[DIRECTIONS FOR THIS TASK]:
Turn the lines of text in each item below into a single numbered list, skipping any blank lines and leaving out the pictures.

[EXCERPTED RECORDS]:
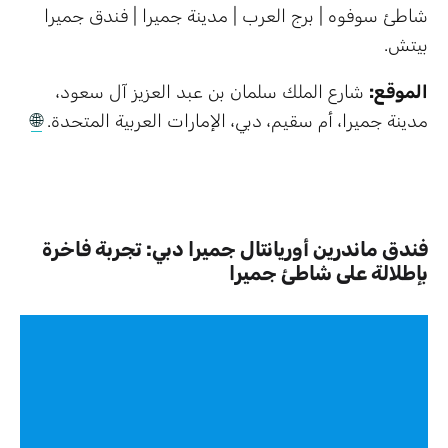
شاطئ سوفوه | برج العرب | مدينة جميرا | فندق جميرا
بيتش.
الموقع:
شارع الملك سلمان بن عبد العزيز آل سعود،
مدينة جميرا، أم سقيم، دبي، الإمارات العربية المتحدة.
🌐
فندق ماندرين أوريانتال جميرا دبي: تجربة فاخرة
بإطلالة على شاطئ جميرا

[OUTPUT BELOW]:
1. شاطئ سوفوه | برج العرب | مدينة جميرا | فندق جميرا
2. بيتش.
3. الموقع:
4. شارع الملك سلمان بن عبد العزيز آل سعود،
5. مدينة جميرا، أم سقيم، دبي، الإمارات العربية المتحدة.
6. 🌐
7. فندق ماندرين أوريانتال جميرا دبي: تجربة فاخرة
8. بإطلالة على شاطئ جميرا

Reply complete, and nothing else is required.